Backing up also caused me headaches and nightmares. My MongoDB DB is so big that I cannot reasonably dump it anymore. Normally I’d snapshot the FS and back that up. But how do you do that if your CSI driver does not support btrfs or ZFS? So some more working around, some more complexity to end up with a CI pipeline that stops one of my MongoDB replica, backs up the DB in a cold state and then resumes it again, which causes unneccessary load on the rest of the cluster to bring up the replication again. And what happens if a node goes down during a backup (which I need to do quite often)? Then my replication has no quorum and all remaining nodes just start screaming, while the application is down again.

Are there solutions to all of that? Probably. But by the time I got to a somewhat working state, everything became so complex, that it really was a pain to maintain this whole thing. And it got more expensive of course.

This is where I stopped and thought: “OK hey, is that really worth it”? Well, I guess that depends on your use case, but for me, it’s not. And by then I really started questioning what Kubernetes is even good for after all. I’m exaggerating of course. But think about it: The promise is that you have an abstracted platform that allows you to run distributed workloads, oftentimes by running containers that you never inspected too closely - or did you really ever look into how certmanager works? Pretty sure you didn’t, but sure enough you have that Helm chart somewhere in your Ansible playbook. But does it really deliver on it? Distributed systems predate Kubernetes and Docker and probably all modern technology stacks. And contrary to all the marketing efforts by Cloud vendors, you still need to know all of those low level things: How does database replication work? What load balancing paradigms do exist? How can I set up a private network for my internal services and expose only the surface publicly? How do I configure a firewall properly? What was that stupid command again to set up a static route?

And this is what everybody quietly ignores, nobody gets asked about in their Kubernetes certification and what everybody is overwhelmed with as soon as things don’t work like described in the docs. But then you are a bad SRE. You still need to know all of that, plus all the stupid Kubernetes object types, specialties of your vendor’s Cloud Controller and how all those shitty services are called again on Azure.

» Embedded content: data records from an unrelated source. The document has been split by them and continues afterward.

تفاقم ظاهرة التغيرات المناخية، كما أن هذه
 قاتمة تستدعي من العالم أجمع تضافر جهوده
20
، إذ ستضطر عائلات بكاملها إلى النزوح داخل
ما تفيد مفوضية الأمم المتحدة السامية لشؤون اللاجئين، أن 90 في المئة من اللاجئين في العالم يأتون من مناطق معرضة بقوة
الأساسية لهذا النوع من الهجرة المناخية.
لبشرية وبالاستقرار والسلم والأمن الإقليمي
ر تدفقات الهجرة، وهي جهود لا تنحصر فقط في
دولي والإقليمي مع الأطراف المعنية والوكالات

So in the end, the cognitive load and application complexity (and with that: possible bugs, security issues etc.) is way higher than it was with traditional siloed approaches.

Today, I’m back with a single machine that handles the peak 500 concurrent users, that costs me around 40 bucks a month. And it’s faster. I have a cold spare VM ready to pick up operation by booting it up, updating the application to the latest state, remounting the cloud volume and reallocating the floating IP. That’s a single shell script (of course running inside a GitLab CI pipeline, ‘cause we’re fancy). The whole operation is faster than it was with the optimized Kubernetes configuration when I killed one of the nodes. But those are single machines now. Understandable and debuggable. I have a script that heartbeats the production machine and if it is down for a certain amount of time, it will start that script. Is that faster than a HA cluster? No. But it’s way easier to understand and I don’t really need more for my use case. A few minutes in the event of a cloud VM going down every few years sounds bearable if you don’t loose millions during that time.

Or to put it with the words of ThePrimeagen:

“JUST PUT IT ON A SERVER!!1”

So do I hate Kubernetes? Of course not. All I’m saying is: Choose your weapons carefully. You wouldn’t be the first person to shoot yourself in the foot with the very weapon you bought to defend yourself.